I'm writing a program which will be designed to take a text file, and parse all the words into a Concordance, e.g., a sort of dictionary list of all the words sorted in order, with a total count of each word and the location of each instance of the word.

From parsing some short literary works, for example "Green Eggs and Ham" by Dr. Seuss, I have found out that pronouns and articles get a really high word count and seem to pollute the more meaningful words in the result set. Examples of such words are "I", "the", "a", "you", etc.

See this sample program result for example (just click Run and the list will appear on the right).

My question is: In order for a concordance to be of good quality and useful, should such words be removed from the result set, so that more room is left for the more meaningful words, like "box", "fox", "house", "mouse", "Sam-I-am"?

Put it in context of a larger literary work, say "Dracula" or something like that, where the word "the" or "a" could appear thousands of times, and out of context, those don't provide any useful information for reference, so it would fill pages worth of word references that nobody would really care about.

Are there any techniques that you recommend for filtering, any established standard or other such reference work?

  • Up to you, really. Depends on what you want the concordance for. For syntax, the little words are crucial; for stylistics, probly not.
    – jlawler
    Commented Jul 16, 2015 at 0:26
  • I don't know much about linguistics so I appreciate the comment. I think stylistics is what I'm mostly concerned about, as far as this type of compilation goes
    – Phrancis
    Commented Jul 16, 2015 at 0:28

2 Answers 2


There is a Shakespeare concordance online, and you can search for "the", for instance, and get every example in context. All 28,944 times. I would expect that a stylistic study could, in principle, care about the use of "the", but that might more linguistics than stylistics. You could also exclude the top 50 most-frequent non-lexical words. If you do that, you need to identify lemmata and exclude all or none of "is, am, were, be, are". It is probably best to not filter, because that limits the utility of your concordance, and anybody that cares can filter your results further (if they know how to filter).

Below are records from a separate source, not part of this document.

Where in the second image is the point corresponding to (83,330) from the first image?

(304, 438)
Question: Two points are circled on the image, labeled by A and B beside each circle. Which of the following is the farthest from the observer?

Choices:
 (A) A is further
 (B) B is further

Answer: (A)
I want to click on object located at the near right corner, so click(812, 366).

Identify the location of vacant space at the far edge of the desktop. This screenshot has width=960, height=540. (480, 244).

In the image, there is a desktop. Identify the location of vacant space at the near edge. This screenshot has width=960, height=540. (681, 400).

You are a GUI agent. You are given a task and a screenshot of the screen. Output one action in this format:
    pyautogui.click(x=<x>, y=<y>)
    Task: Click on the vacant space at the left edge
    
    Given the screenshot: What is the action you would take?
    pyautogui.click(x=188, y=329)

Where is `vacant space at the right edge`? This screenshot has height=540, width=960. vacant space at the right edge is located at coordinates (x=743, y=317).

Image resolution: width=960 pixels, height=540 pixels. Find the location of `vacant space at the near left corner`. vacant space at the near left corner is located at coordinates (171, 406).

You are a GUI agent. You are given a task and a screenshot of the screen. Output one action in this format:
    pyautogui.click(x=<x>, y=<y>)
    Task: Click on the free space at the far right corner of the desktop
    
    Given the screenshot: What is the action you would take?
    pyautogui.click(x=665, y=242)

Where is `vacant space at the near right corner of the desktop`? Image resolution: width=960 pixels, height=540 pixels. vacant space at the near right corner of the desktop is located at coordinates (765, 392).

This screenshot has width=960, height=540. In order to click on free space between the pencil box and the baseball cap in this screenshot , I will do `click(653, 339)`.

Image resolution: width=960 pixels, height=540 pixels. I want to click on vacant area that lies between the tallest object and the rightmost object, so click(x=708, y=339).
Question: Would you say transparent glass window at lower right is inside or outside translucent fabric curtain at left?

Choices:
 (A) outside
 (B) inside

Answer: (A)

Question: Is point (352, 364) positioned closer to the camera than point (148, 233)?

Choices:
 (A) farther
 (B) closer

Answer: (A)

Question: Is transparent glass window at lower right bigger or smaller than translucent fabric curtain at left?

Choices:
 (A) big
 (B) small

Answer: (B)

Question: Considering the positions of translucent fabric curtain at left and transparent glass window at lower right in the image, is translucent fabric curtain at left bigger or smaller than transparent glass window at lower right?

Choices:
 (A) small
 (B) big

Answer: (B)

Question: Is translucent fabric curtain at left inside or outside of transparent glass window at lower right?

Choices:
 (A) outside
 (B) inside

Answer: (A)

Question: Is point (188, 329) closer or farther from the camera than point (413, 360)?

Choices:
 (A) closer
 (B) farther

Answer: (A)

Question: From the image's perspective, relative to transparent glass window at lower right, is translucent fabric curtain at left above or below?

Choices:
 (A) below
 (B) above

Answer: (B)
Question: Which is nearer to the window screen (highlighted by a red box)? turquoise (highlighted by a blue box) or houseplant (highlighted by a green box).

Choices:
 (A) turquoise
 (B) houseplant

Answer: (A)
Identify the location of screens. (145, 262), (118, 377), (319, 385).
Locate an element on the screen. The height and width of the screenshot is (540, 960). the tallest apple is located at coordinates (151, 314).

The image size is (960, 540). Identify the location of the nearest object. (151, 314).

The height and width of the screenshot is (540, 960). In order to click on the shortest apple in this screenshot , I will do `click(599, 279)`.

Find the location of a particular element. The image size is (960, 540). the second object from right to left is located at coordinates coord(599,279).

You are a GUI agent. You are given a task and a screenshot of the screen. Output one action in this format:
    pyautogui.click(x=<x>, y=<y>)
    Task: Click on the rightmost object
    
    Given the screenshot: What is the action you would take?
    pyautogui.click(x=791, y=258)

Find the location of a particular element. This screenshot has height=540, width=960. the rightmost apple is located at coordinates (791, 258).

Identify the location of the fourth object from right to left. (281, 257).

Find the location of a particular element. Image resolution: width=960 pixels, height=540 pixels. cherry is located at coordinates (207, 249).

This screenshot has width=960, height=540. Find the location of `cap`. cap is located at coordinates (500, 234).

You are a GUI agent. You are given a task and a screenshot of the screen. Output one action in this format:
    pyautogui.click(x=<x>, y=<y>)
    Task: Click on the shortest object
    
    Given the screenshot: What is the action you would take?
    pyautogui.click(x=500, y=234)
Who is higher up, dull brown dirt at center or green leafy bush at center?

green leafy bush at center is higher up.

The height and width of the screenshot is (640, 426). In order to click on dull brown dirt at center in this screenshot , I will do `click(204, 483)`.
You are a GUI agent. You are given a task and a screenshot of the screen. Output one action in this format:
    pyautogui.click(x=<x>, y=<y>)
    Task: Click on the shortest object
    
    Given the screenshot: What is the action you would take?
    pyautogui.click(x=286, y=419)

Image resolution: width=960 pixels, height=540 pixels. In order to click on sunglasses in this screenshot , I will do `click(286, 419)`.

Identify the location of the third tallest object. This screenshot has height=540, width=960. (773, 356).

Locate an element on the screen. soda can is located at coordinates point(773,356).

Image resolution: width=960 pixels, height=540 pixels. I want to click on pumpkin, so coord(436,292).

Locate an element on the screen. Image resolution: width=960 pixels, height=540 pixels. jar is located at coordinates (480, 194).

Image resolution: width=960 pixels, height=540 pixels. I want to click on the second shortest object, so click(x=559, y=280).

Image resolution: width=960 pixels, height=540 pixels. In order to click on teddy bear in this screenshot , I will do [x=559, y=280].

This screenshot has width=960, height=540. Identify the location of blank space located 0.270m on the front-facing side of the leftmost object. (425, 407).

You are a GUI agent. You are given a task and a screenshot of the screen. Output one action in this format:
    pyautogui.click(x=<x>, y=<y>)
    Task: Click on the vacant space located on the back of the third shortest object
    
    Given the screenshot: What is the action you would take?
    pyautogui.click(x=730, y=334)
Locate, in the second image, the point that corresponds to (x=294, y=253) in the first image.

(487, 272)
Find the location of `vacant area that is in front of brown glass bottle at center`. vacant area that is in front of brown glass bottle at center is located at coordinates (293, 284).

But I would give you a totally different answer if you intended to put the concordance on paper, so it depends.

  • There are no plans to put this onto paper, it would be more of a utility tool where I can take any article, poem, book, whatever, and parse it into a concordance. Good answer and good information, thank you!
    – Phrancis
    Commented Jul 16, 2015 at 1:59

There is no rule for what should or should not be included in a concordance. Historically, most printed concordances exclude function words because they are very frequent and their meaning is rarely elucidated by reference to any one word in context. They will probably also not include many common content words not deemed significant by the compilers (e.g. go, sit, watch, etc.)

However, a modern computer-generated and computer-navigated concordances do not have any practical restrictions, so function words are more likely to be included. As result, in corpus linguistics, the term concordance has acquired a more generic meaning than it has had historically, i.e. list of all words (or strings of letters between spaces) in a text.

Nevertheless, most concordancing software will include a facility for stop words, i.e. a list of words to exclude from the index. This can be very useful for all sorts of purposes - e.g. calculating semantic density or looking for most frequent content words. Lists of commonly used stop words exist for many languages. Here's one for English: http://www.ranks.nl/stopwords.

In short, it all depends on what the purpose of your concordance is.